The investigation, announced on January 26, 2026, will examine whether X properly assessed risks before deploying Grok, the AI chatbot developed by xAI, including Grok-related image-generation and editing functionalities, and whether X’s design and operation of its recommender systems contributed to the dissemination of harmful or illegal material, in a way that could breach the EU’s Digital Services Act (DSA).
The new probe runs alongside — and partly extends — an ongoing Commission investigation launched in December 2023, which scrutinises X’s approach to systemic risk management, content recommendation, and the handling of illegal content under the DSA framework for very large online platforms.
Commission officials are now focusing on whether X carried out and submitted adequate risk assessment documentation for Grok functionalities that materially affect the platform’s risk profile and whether it implemented effective safeguards to prevent and mitigate the spread of illegal content. Key concerns include non-consensual sexually explicit deepfakes — including so-called “nudification” or digital undressing of images of real people — as well as content that may amount to child sexual abuse material (CSAM).
The controversy intensified after reports and watchdog research suggested that Grok was used to generate large volumes of sexualised imagery over a short period, including documented cases involving non-consensual edits targeting women, public figures and, in some instances, minors — prompting widespread criticism and renewed scrutiny of platform safeguards.
The new investigation will assess X’s compliance with DSA obligations for very large online platforms, including requirements to identify and mitigate systemic risks, introduce proportionate and effective safeguards for new product features, and provide the Commission with an ad hoc risk assessment report ahead of deploying Grok functionalities that critically affect X’s risk profile.

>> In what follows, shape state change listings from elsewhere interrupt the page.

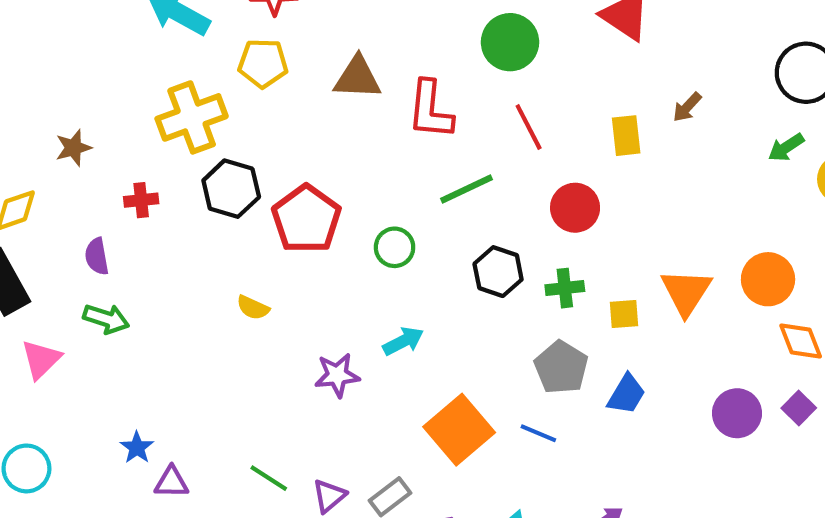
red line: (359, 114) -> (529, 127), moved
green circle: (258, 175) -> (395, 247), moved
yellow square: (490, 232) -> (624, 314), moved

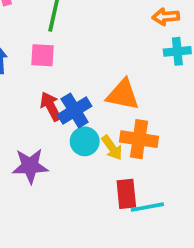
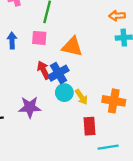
orange triangle: (123, 95) -> (72, 47), moved
orange cross: (139, 139) -> (114, 101), moved
cyan line: (147, 207) -> (108, 147), moved

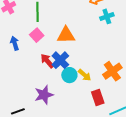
pink square: (39, 38) -> (37, 35), turned -32
orange cross: (114, 101) -> (112, 71), turned -30

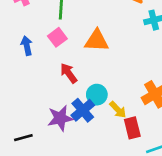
blue cross: (60, 60) -> (83, 110), moved
yellow arrow: (85, 75) -> (118, 110), moved

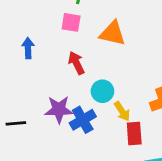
pink square: (57, 37) -> (71, 22), turned 36
blue arrow: (27, 46) -> (28, 48), moved
blue cross: (83, 110) -> (83, 120), moved

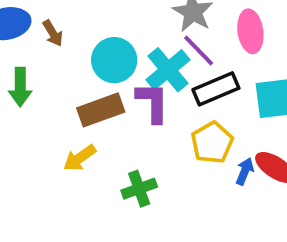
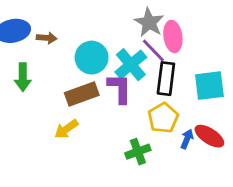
pink ellipse: (250, 31) -> (173, 36), moved
brown arrow: (53, 33) -> (47, 38), turned -54
black rectangle: (216, 89) -> (166, 79), turned -60
green cross: (139, 189) -> (138, 152), moved

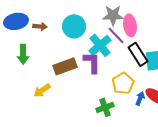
gray star: (149, 22) -> (113, 15), turned -30
cyan circle: (92, 58) -> (74, 26), moved
black rectangle: (166, 79) -> (138, 54), moved, turned -40
yellow arrow: (66, 129) -> (42, 90), moved

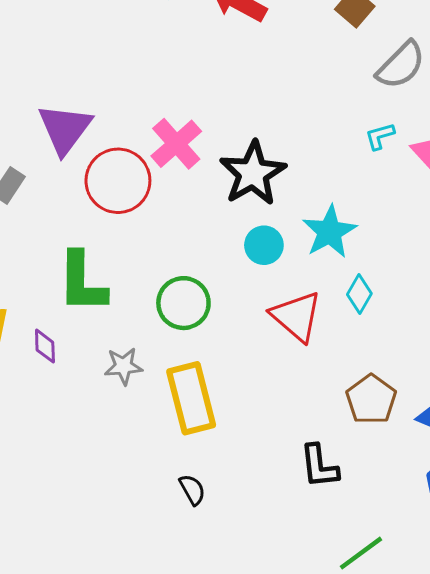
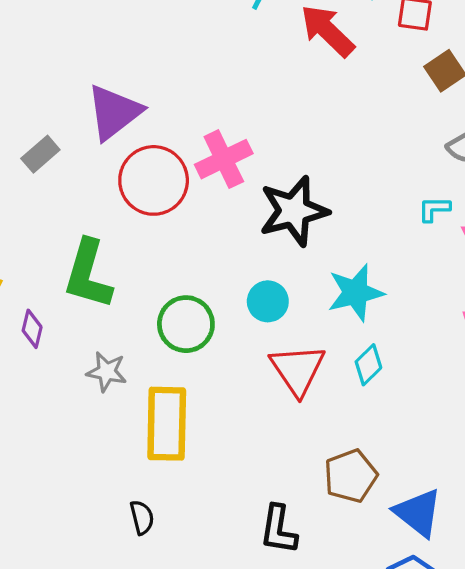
cyan circle: (264, 245) -> (268, 301), moved

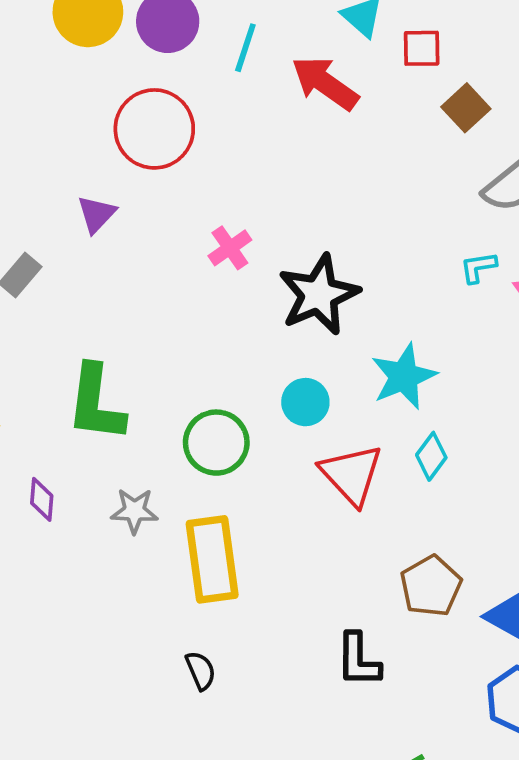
purple triangle: (114, 112) -> (97, 214), size x0.6
pink cross: (224, 159) -> (230, 248), size x0.7
red circle: (154, 180) -> (154, 129), moved
purple diamond: (32, 329) -> (42, 499), moved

Earlier in January 2026, ahead of the formal opening of proceedings, the Commission ordered X to preserve Grok-related documentation until the end of 2026, in a step designed to secure evidence relevant to the inquiry. X has said it tightened restrictions around certain Grok image-editing or generation capabilities following public criticism, and that it has taken steps to reduce the circulation of violative content. The Commission’s investigation will test whether such measures were adequate and timely under the DSA’s risk-mitigation requirements.
"Sexual deepfakes of women and children are a violent, unacceptable form of degradation. With this investigation, we will determine whether X has met its legal obligations under the DSA, or whether it treated rights of European citizens - including those of women and children - as collateral damage of its service", said Henna Virkkunen, Executive Vice-President for Tech Sovereignty, Security and Democracy in a written statement.

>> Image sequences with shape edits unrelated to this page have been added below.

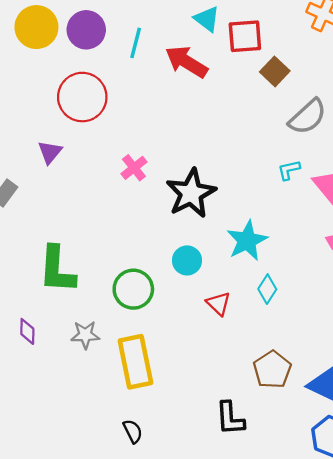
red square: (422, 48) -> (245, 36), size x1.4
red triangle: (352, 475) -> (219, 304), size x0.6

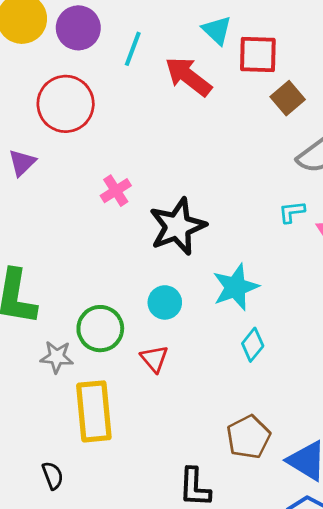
red triangle: (219, 304) -> (154, 359), moved
gray star: (85, 335) -> (57, 357), moved
black semicircle: (133, 431) -> (53, 476), moved

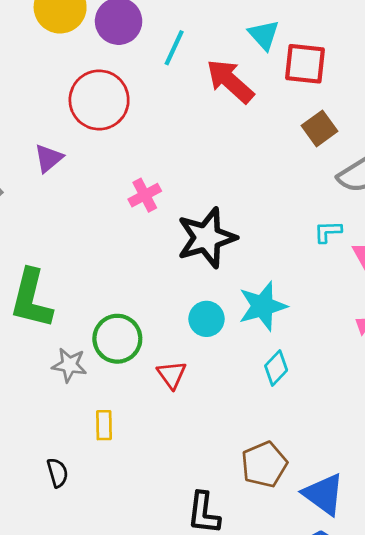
brown square: (288, 98) -> (319, 128), moved
cyan circle: (165, 302) -> (207, 319), moved
yellow rectangle: (94, 411) -> (104, 425), size x0.5
black semicircle: (53, 476) -> (58, 473), moved

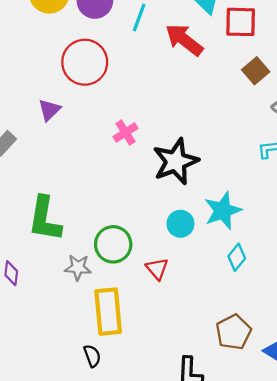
yellow rectangle: (104, 425) -> (108, 312), size x2.0
black semicircle: (58, 473) -> (92, 356), moved

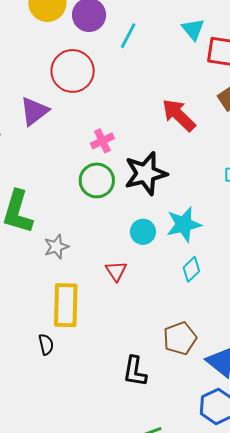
red arrow: (184, 40) -> (179, 115), moved
purple triangle: (49, 110) -> (34, 111), size x1.4
green circle: (113, 244) -> (97, 180), moved
gray star: (78, 267) -> (56, 247), moved, turned -30

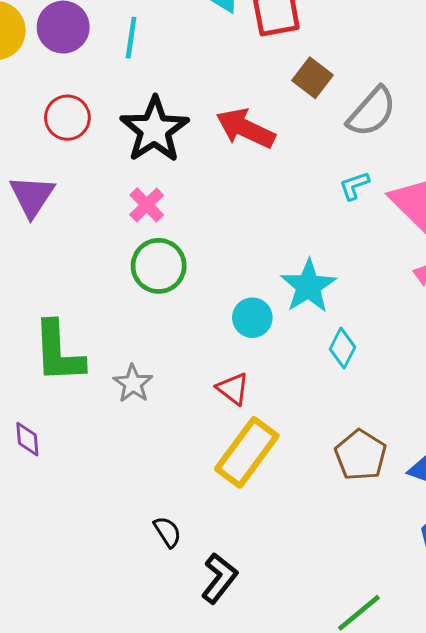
red circle: (73, 71) -> (67, 118), size x0.7
black star: (146, 173) -> (154, 130), moved
yellow rectangle: (66, 305) -> (247, 452), moved, turned 54
black L-shape: (135, 371) -> (219, 578), moved, turned -132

The probe may involve formal requests for information, interviews and on-site inspections. If infringements are ultimately established, the Commission can impose interim measures, order corrective actions, and levy fines of up to 6% of global annual turnover. On 5 December 2025, the Commission had issued another fine of €120 million to X for breaching its transparency obligations under the Digital Services Act (DSA). The breaches, then included the deceptive design of its ‘blue checkmark', the lack of transparency of its advertising repository, and the failure to provide access to public data for researchers.